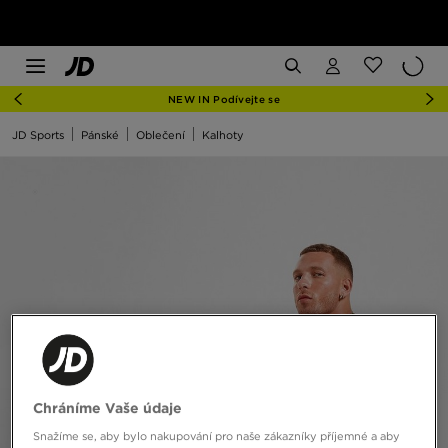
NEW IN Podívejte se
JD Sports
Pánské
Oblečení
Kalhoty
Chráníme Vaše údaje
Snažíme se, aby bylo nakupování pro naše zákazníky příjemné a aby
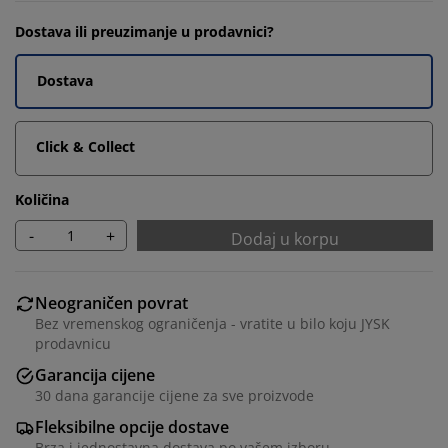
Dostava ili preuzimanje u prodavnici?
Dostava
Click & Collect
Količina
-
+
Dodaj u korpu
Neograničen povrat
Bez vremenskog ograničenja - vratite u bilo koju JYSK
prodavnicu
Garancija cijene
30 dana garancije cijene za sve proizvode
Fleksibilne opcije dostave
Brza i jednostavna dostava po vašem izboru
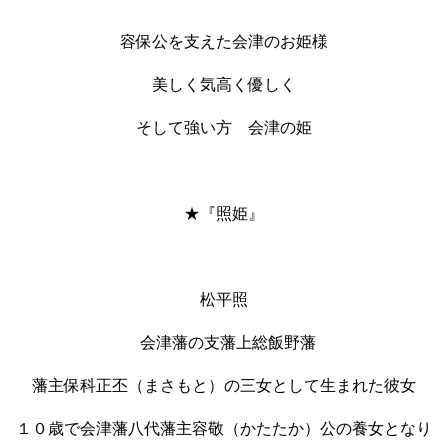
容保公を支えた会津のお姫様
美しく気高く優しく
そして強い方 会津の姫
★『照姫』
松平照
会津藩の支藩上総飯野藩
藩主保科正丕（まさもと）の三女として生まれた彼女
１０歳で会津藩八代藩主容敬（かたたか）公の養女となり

→ Exercise instructions:
Write out the data above in full and exactly, but not the pictures.

→ Answer space:
NEW IN Podívejte se
JD Sports
Pánské
Oblečení
Kalhoty
Chráníme Vaše údaje
Snažíme se, aby bylo nakupování pro naše zákazníky příjemné a aby
Dostava ili preuzimanje u prodavnici?
Dostava
Click & Collect
Količina
-
+
Dodaj u korpu
Neograničen povrat
Bez vremenskog ograničenja - vratite u bilo koju JYSK
prodavnicu
Garancija cijene
30 dana garancije cijene za sve proizvode
Fleksibilne opcije dostave
Brza i jednostavna dostava po vašem izboru
容保公を支えた会津のお姫様
美しく気高く優しく
そして強い方 会津の姫
★『照姫』
松平照
会津藩の支藩上総飯野藩
藩主保科正丕（まさもと）の三女として生まれた彼女
１０歳で会津藩八代藩主容敬（かたたか）公の養女となり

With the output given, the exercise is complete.